Is Edward Snowden a whistleblower or a traitor? There is a vast cultural divide between Silicon Valley and Washington on this issue, and the reasons reveal much about the broader debates about what to do in the wake of his leaks.
In terms of my own perspective, I have written about privacy and the Internet for two decades, working closely with both civil liberties groups and Internet companies. On the government side, I first worked with intelligence agencies in the late 1990s when I chaired White House task forces on encryption and Internet wiretap laws.
As a member of President Barack Obama’s Review Group on Intelligence and Communications Technologies, I spoke with numerous people in the intelligence community. Not one said that Mr. Snowden was a whistleblower. The level of anger was palpable.
Part of the anger arises from the daily routine of working with classified materials. Merely carrying a cellphone into a secure facility by mistake amounts to a security violation. Thousands of security officers enforce the rules, and people can and do get fired when they are not scrupulous with classified materials.
Intelligence officers see Mr. Snowden as a serial destroyer of classified secrets. He plotted for months to violate the law on a massive scale. He has tipped off foreign adversaries about numerous programs that will require countless hours of work to revise; many will not regain their previous effectiveness.
Even though Mr. Snowden rejected all the existing options for a whistleblower — including congressional committees or avenues within the NSA — the view from Silicon Valley and privacy groups is much different. The leader of a Silicon Valley company told me last fall that more than 90 percent of his employees would call Mr. Snowden a whistleblower.
Part of that reaction is based on the view that this robust national debate about NSA programs would not be happening had Mr. Snowden not leaked what he did. The Silicon Valley concern about the NSA arises from a philosophy of anti-secrecy libertarianism. A well-known slogan there is that “information wants to be free.”
The technology community’s anger mounted when the media reported that the NSA had undermined at least one international encryption standard. The ability to export strong encryption was a hot-button issue in the 1990s, when the NSA argued that use of such encryption would enable terrorists and enemies to communicate immune from surveillance. A coalition of techies, privacy groups and Internet companies in 1999 persuaded the federal government to permit the export of strong encryption. Last year’s media reports awoke dormant fears among techies that the NSA was creating a fundamentally insecure Internet.
The anger increased when the media reported that the NSA had tapped into the communications lines used by providers of the online “cloud.” In response, Microsoft counsel Brad Smith wrote that “government snooping potentially now constitutes an ‘advanced persistent threat.’ ” That is a term of art previously used primarily to describe cyberattacks by China. The major tech companies then bought full-page newspaper ads to express their serious concerns.
The gap between anger at Mr. Snowden and anger at the NSA shows the tension between the government and much of the tech world. But which side is correct?
After wrestling with the issue, I think Mr. Snowden could have been a conscientious objector — but he has thus far failed the test. A central element of nonviolent dissent is to move society’s conscience by taking personal responsibility. Mohandas Gandhi and Martin Luther King Jr. went to jail for their beliefs, but Mr. Snowden ran away.

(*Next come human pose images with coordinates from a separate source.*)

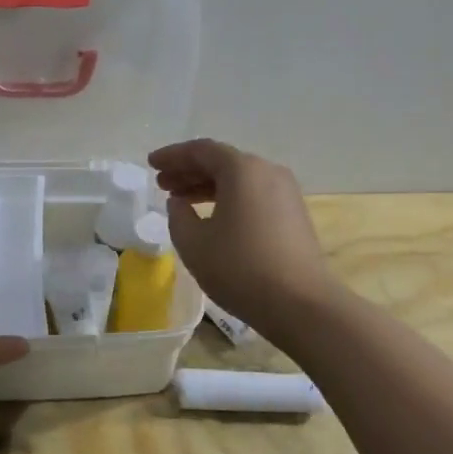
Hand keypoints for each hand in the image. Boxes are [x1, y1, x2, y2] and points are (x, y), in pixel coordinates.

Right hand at [147, 139, 336, 332]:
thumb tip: (179, 203)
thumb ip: (178, 216)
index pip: (201, 150)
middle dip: (189, 170)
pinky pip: (253, 194)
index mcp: (242, 169)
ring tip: (181, 201)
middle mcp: (267, 171)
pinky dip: (228, 198)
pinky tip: (212, 217)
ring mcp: (285, 192)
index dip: (173, 156)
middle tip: (162, 184)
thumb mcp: (193, 243)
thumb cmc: (240, 268)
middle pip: (222, 162)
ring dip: (208, 186)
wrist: (301, 303)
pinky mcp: (293, 214)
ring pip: (239, 179)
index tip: (151, 164)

Going to jail is a lot to ask of a person. But Mr. Snowden knowingly set himself above the law, claiming a higher morality. Full clemency, without any jail time, would create a bad precedent in holding others in the intelligence community accountable should they break security rules.

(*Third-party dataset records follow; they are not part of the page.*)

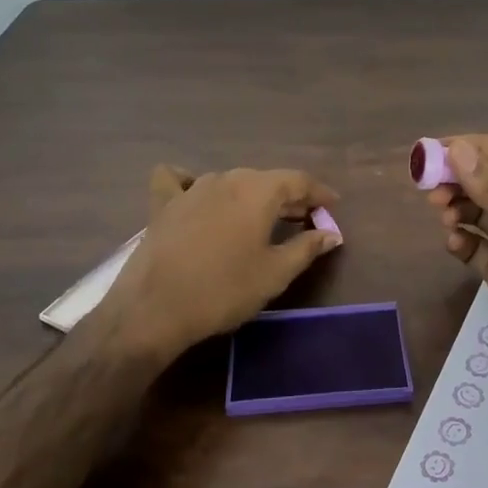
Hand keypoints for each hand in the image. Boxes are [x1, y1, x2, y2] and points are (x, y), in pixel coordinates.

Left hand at [104, 164, 342, 359]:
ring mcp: (191, 189)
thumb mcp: (275, 273)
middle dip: (288, 196)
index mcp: (258, 191)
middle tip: (304, 218)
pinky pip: (181, 181)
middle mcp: (226, 179)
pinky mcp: (163, 205)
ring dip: (251, 195)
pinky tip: (197, 195)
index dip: (319, 193)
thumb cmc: (224, 290)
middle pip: (265, 180)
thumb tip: (331, 234)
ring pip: (230, 182)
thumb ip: (307, 248)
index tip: (332, 206)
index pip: (298, 180)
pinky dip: (194, 184)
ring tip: (262, 217)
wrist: (154, 308)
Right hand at [426, 135, 487, 428]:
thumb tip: (456, 149)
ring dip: (457, 208)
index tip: (437, 153)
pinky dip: (459, 240)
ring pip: (478, 211)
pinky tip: (453, 245)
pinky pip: (474, 246)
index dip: (476, 147)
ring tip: (444, 218)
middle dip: (460, 179)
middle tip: (430, 190)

Mr. Snowden’s fate aside, the culture clash holds lessons in how to blend the government and tech perspectives. The president has issued a directive that foreign policy, economic and privacy considerations must henceforth be included in sensitive decisions about intelligence collection. As shown by a new agreement between the Justice Department and technology companies, there will be greater transparency about government access to communications.
Fundamentally, the traitor-or-whistleblower debate comes down to different views of what values should be paramount in governing the Internet we all use. The Internet is where surveillance happens to keep our nation safe. It is also where we engage in e-commerce and express ourselves in infinite ways. The goal is to create one communications structure that safeguards diverse, important values.
Peter Swire is a professor of law and ethics at the Georgia Institute of Technology. He wrote this for The Washington Post.